There are photographs, some of railway trains and stations, of crowds clustered around the Eiffel Tower, of Parisian street scenes, and of workers (mainly women) leaving the Lumière Brothers factory. You can see that they’re anxious to get out even before the doorman has managed to open the large doors properly. I was amused and it reminded me of similar scenes almost seventy years ago when I was a young boy in a cotton mill (another female-intensive occupation) and joined in the rush for the doors when the end-of-the-day hooter sounded.

Who bought the pictures which showed factories as well as fields? It’s perhaps difficult to pin down exactly who purchased what unless one spends time exploring the provenances of paintings. Shields names various individual, and goes on to add that “several other major Impressionist collectors acquired work with industrial themes”. She then concludes, “the people who supported the Impressionists were members of the bourgeoisie, wealthy industrialists, entrepeneurs, and professionals”, who had prospered under the Third Republic and had different interests and tastes than the aristocracy. The buying power of the aristocrats had declined as the nouveau riche entered the art market. They “had no reason to avoid scenes of modernity. They took equal interest in scenes of bourgeois leisure and of industry; they were not instinctively resistant to smokestacks poking into their landscapes, or railroad tracks slicing across it”.

I have to say that I have doubts about this. I suspect that the collectors of new work were in a minority and many bourgeois gentlemen and their ladies would prefer a comfortable rural scene, preferably without hungry workers, to one showing barges and smoky chimneys, or stripped-to-the-waist labourers digging up a road. I could be wrong, and perhaps I’m taking Britain as a guide to the tastes of the bourgeoisie. They mostly evinced little interest in Impressionism, at least until much later, and largely favoured Pre-Raphaelite paintings or historical scenes. Galleries in industrial centres such as Birmingham and Manchester have large collections of Rossetti, Burne-Jones, and the like, which were often donated by the wealthy merchants and factory-owners who had originally bought them.

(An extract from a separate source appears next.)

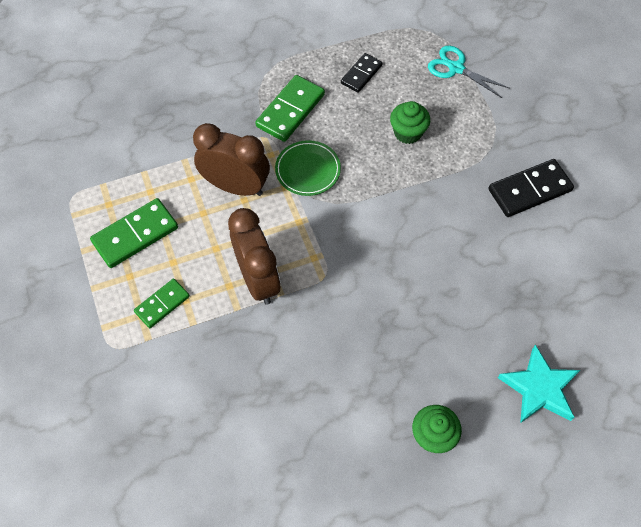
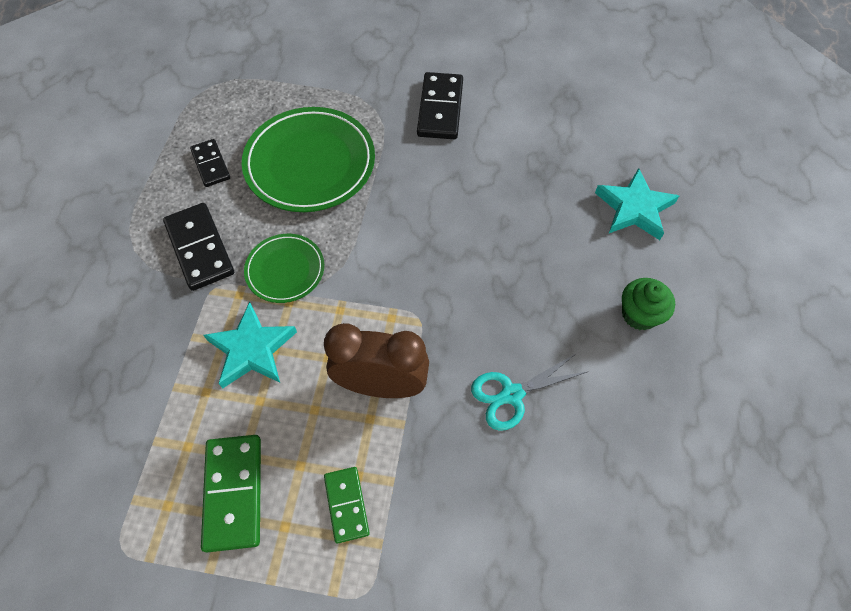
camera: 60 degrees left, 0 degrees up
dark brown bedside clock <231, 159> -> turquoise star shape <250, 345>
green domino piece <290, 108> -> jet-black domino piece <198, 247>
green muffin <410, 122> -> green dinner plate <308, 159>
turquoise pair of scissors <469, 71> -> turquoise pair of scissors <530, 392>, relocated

Impressionism in the Age of Industry has much to recommend it and raises some interesting questions about how art captured the changes in French society in the late-nineteenth century. I  don’t think it matters too much that the definition of Impressionism has been stretched a little, and easily takes in Neo-Impressionism and more , because whatever the group relationship, if any, of the artists concerned, their work has been judiciously chosen to represent a theme, not a movement, and is always worthy of attention.  The book was published in conjunction with the exhibition, Impressionism in the Age of Industry: Monet, Pissarro and more at the Art Gallery of Ontario, February 16, 2019, to May 5, 2019.